The term HIPAA compliant email refers to an email system with the necessary safeguards to protect the confidentiality, integrity, and availability of PHI, that is configured to support HIPAA compliance, and that is used in compliance with an organization’s HIPAA email policy. Because of the variables in each stage of implementing and using a HIPAA compliant email system, there are no one-size-fits-all HIPAA email rules.
Neither the text of HIPAA nor the HIPAA Administrative Simplification Regulations define what is necessary for HIPAA compliant email. This is not due to the Security Rule being “technology neutral”, but rather due to the fact email can be used for multiple purposes that do not involve the creation, receipt, storage, or transmission of Protected Health Information (PHI). In cases in which PHI is not created, received, stored, or transmitted, the HIPAA Rules do not apply.
A further reason why there are no one-size-fits-all HIPAA email rules is because some covered entities operate an in-house email system, while other covered entities outsource email services to third party providers such as Microsoft, Google, and Paubox. In cases in which email services are outsourced, the service provider becomes a business associate of the covered entity and assumes responsibility for some HIPAA compliance requirements.
It is also the case that the Security Rule allows a “flexibility of approach”. The flexibility of approach allows covered entities and business associates to implement any security measures that enables them to “reasonably and appropriately implement the standards and implementation specification [of the Security Rule]”. However, complying with the standards of the Security Rule alone is not sufficient to guarantee HIPAA compliant email.
The Safeguards for HIPAA Compliant Email
The safeguards for HIPAA compliant email begin with the requirement for covered entities and business associates to implement a security management process (§164.308(a)(1)) which includes (among other specifications) an assessment of potential risks and vulnerabilities to the confidentiality, integrity, and availability of PHI – including reasonably foreseeable risks and vulnerabilities that could be attributable to human error or malicious insiders.
If a risk assessment identifies that members of the workforce may be susceptible to phishing emails or could wrongfully and knowingly disclose PHI for personal gain (contrary to §1177 of the Social Security Act), measures must be put in place to mitigate the likelihood of such threats. These measures could include AI-powered, anti-phishing email filters and Data Loss Prevention tools, or the threats could be mitigated with additional HIPAA training.
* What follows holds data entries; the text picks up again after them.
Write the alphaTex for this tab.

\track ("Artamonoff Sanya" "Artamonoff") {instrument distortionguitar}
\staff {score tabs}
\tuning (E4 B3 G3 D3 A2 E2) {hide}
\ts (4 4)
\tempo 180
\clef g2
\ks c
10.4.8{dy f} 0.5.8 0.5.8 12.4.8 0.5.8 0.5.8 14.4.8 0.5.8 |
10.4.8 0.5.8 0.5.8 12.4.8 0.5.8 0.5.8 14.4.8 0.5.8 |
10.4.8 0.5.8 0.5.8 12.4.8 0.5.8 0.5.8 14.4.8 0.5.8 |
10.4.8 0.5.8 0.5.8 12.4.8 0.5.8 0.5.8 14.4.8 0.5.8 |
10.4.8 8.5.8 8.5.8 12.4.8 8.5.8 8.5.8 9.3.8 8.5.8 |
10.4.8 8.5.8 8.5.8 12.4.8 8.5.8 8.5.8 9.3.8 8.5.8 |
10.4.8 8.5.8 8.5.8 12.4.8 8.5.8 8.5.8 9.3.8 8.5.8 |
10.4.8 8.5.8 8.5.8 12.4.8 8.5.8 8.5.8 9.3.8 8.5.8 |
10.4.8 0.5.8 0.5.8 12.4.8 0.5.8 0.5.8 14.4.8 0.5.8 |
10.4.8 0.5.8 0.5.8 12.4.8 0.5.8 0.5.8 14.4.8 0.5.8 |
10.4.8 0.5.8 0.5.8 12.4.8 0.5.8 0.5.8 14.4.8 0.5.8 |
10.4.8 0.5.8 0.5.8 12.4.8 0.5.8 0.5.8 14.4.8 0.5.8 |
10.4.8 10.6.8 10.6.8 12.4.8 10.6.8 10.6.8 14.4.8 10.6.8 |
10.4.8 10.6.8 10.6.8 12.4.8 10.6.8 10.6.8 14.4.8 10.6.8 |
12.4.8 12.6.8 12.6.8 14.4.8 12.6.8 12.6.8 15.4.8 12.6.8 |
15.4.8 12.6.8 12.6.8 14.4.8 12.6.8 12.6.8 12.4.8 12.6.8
The measures to mitigate the impact of threats identified in a risk assessment are a further reason why each covered entity and business associate has to create its own HIPAA compliant email system. These measures – once identified – have to be implemented along with the other measures required in the remaining Administrative Safeguards, the Physical Safeguards (where responsibility is not assumed by a business associate), and the Technical Safeguards.
The Configuration of Email Systems Matters
How email systems are configured matters because allowing too few permissions can affect workforce members’ access to PHI and the efficiency of services connected to the email system. For example, restricting how files received in Outlook inboxes can be shared via the OneDrive service could affect the delivery of healthcare if one member of the workforce had to contact another member of the workforce before being able to access an x-ray image.
In addition to considering the way PHI is shared between authorized members of the workforce, it is also important to consider how it is shared. Encryption is the generally accepted method of protecting PHI at rest and in transit, and most HIPAA compliant email services will encrypt PHI at rest to AES-128 standard or higher. With regards to encrypting PHI in transit, the most common options are TLS and S/MIME, but there are cases in which neither is ideal.
Both TLS encryption (which encrypts the connection between senders and recipients) and S/MIME encryption (which encrypts the content of each email) only work if the recipient of an email is using the same encryption protocol. If they are using a protocol that does not decrypt TLS connections or S/MIME encrypted content, the email will be delivered unencrypted or returned to the sender. For this reason, some covered entities add an extra level of proprietary encryption that enables recipients to view encrypted emails via a secure web portal.
Using Email in Compliance with HIPAA
One of the most challenging aspects of HIPAA compliant email is using email in compliance with HIPAA. This is because using email in compliance with HIPAA requires an understanding of what PHI is, when it can be disclosed permissibly, and when the minimum necessary standard applies. There is also the issue for some covered entities of state laws that have more stringent privacy protections than HIPAA – or have more rights for individuals – and that preempt HIPAA.
Covered entities may also have to be aware of patients who have consented to receive confidential communications by email, patients who have requested not to be contacted by email, and patients who have authorized disclosures by email that are not usually permitted by the Privacy Rule. When using a third party email service, these variables must also be communicated to the service provider under the terms of the Business Associate Agreement.
In conclusion, implementing and using a HIPAA compliant email system consists of more than complying with the applicable Administrative, Physical, and Technical Safeguards of the Security Rule. It also involves implementing measures to mitigate reasonably foreseeable threats identified in a risk assessment, finding the right balance when configuring the system to ensure it supports HIPAA compliance, and using the system in compliance with HIPAA.